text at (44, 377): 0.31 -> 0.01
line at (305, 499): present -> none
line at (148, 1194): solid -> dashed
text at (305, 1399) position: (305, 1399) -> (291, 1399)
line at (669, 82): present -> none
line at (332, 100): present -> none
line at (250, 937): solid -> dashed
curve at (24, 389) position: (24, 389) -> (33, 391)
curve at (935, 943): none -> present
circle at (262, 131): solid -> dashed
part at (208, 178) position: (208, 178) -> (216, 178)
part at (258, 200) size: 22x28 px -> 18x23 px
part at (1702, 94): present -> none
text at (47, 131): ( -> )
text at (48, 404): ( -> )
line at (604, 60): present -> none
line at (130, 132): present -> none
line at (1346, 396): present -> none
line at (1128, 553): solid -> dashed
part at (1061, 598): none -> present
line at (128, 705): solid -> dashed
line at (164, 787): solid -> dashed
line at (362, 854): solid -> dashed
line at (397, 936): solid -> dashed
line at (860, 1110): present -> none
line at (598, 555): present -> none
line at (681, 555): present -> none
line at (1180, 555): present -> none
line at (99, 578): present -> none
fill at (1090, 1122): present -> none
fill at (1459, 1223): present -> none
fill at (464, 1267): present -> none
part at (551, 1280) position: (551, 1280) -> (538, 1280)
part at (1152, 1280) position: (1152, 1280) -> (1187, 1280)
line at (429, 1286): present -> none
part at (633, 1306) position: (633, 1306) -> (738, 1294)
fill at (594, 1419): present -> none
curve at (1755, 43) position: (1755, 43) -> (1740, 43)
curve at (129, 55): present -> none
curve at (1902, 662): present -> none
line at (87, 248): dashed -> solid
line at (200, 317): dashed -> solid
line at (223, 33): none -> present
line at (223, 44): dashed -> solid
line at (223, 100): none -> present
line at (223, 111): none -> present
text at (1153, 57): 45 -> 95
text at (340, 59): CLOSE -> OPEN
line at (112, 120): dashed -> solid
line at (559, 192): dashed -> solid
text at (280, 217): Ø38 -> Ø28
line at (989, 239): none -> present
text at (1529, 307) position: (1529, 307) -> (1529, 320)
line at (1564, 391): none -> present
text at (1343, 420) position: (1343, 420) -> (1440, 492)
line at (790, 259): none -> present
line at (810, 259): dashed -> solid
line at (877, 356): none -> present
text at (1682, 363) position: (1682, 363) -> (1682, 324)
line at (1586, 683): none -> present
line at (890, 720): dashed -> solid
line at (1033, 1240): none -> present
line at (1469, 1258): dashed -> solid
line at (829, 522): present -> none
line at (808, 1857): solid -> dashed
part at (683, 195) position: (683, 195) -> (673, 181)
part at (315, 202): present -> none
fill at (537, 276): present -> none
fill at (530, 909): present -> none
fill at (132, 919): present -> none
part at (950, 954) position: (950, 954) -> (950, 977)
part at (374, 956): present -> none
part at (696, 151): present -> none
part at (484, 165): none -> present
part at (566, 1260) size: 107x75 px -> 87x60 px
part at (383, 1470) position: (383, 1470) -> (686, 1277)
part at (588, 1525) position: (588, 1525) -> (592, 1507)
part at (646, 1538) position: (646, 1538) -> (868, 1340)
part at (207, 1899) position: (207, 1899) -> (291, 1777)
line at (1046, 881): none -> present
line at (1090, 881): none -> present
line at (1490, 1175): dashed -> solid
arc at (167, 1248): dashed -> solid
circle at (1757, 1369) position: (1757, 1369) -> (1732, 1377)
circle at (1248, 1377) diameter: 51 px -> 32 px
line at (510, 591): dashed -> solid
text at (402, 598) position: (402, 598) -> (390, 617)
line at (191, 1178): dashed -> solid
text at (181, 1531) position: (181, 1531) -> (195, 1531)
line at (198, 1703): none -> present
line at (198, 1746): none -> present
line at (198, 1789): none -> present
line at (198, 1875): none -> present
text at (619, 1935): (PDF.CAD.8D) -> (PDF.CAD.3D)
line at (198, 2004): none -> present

What you need to do:
Copy the listing above word for word, from its first line through the line with "curve at (24, 389)", including both of those lines.

Complete response:
text at (44, 377): 0.31 -> 0.01
line at (305, 499): present -> none
line at (148, 1194): solid -> dashed
text at (305, 1399) position: (305, 1399) -> (291, 1399)
line at (669, 82): present -> none
line at (332, 100): present -> none
line at (250, 937): solid -> dashed
curve at (24, 389) position: (24, 389) -> (33, 391)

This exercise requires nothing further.